--- Instructions for the task ---
Once you reach the line containing "[00:00.000]" in the entries below, write out that line and each one after it down to the line containing "13: (346, 237, 1.13)", exactly and with nothing added.

Collected data:
....
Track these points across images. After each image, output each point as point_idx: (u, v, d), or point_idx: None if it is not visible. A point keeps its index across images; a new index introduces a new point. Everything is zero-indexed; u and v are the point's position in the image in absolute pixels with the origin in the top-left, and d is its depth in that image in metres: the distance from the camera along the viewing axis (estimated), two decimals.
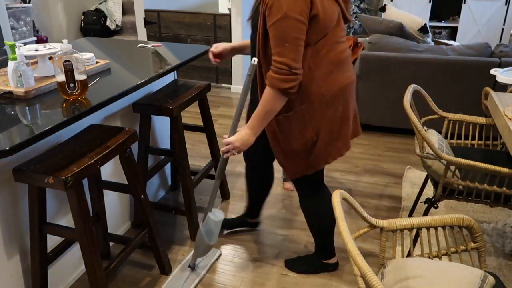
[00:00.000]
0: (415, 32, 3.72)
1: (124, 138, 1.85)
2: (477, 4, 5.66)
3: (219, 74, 4.92)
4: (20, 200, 1.78)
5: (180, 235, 2.50)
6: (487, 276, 1.36)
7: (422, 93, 2.29)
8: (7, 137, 1.49)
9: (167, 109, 2.18)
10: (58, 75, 1.78)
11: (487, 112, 2.33)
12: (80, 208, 1.64)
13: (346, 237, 1.13)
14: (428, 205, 2.09)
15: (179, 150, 2.30)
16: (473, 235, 1.49)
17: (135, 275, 2.21)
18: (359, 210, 1.40)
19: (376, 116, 3.66)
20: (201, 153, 3.46)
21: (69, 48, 1.75)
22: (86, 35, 5.88)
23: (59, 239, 2.01)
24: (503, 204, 1.96)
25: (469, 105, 3.37)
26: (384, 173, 3.15)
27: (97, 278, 1.74)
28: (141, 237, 2.05)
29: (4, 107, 1.74)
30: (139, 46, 2.72)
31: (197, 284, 2.14)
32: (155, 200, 2.80)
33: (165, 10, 4.87)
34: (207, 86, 2.51)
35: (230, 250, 2.38)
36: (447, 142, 2.24)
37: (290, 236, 2.49)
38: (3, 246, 1.73)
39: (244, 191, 2.93)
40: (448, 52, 3.42)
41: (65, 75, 1.74)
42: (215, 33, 4.76)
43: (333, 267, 2.22)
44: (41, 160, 1.67)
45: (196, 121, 3.94)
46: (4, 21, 3.97)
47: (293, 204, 2.78)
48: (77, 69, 1.76)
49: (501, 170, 1.83)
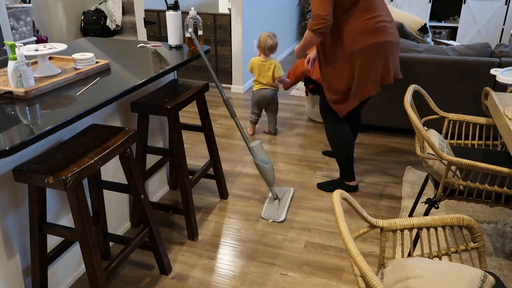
....
--- Result for this exercise ---
[00:00.000]
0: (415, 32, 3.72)
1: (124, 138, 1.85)
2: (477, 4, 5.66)
3: (219, 74, 4.92)
4: (20, 200, 1.78)
5: (180, 235, 2.50)
6: (487, 276, 1.36)
7: (422, 93, 2.29)
8: (7, 137, 1.49)
9: (167, 109, 2.18)
10: (58, 75, 1.78)
11: (487, 112, 2.33)
12: (80, 208, 1.64)
13: (346, 237, 1.13)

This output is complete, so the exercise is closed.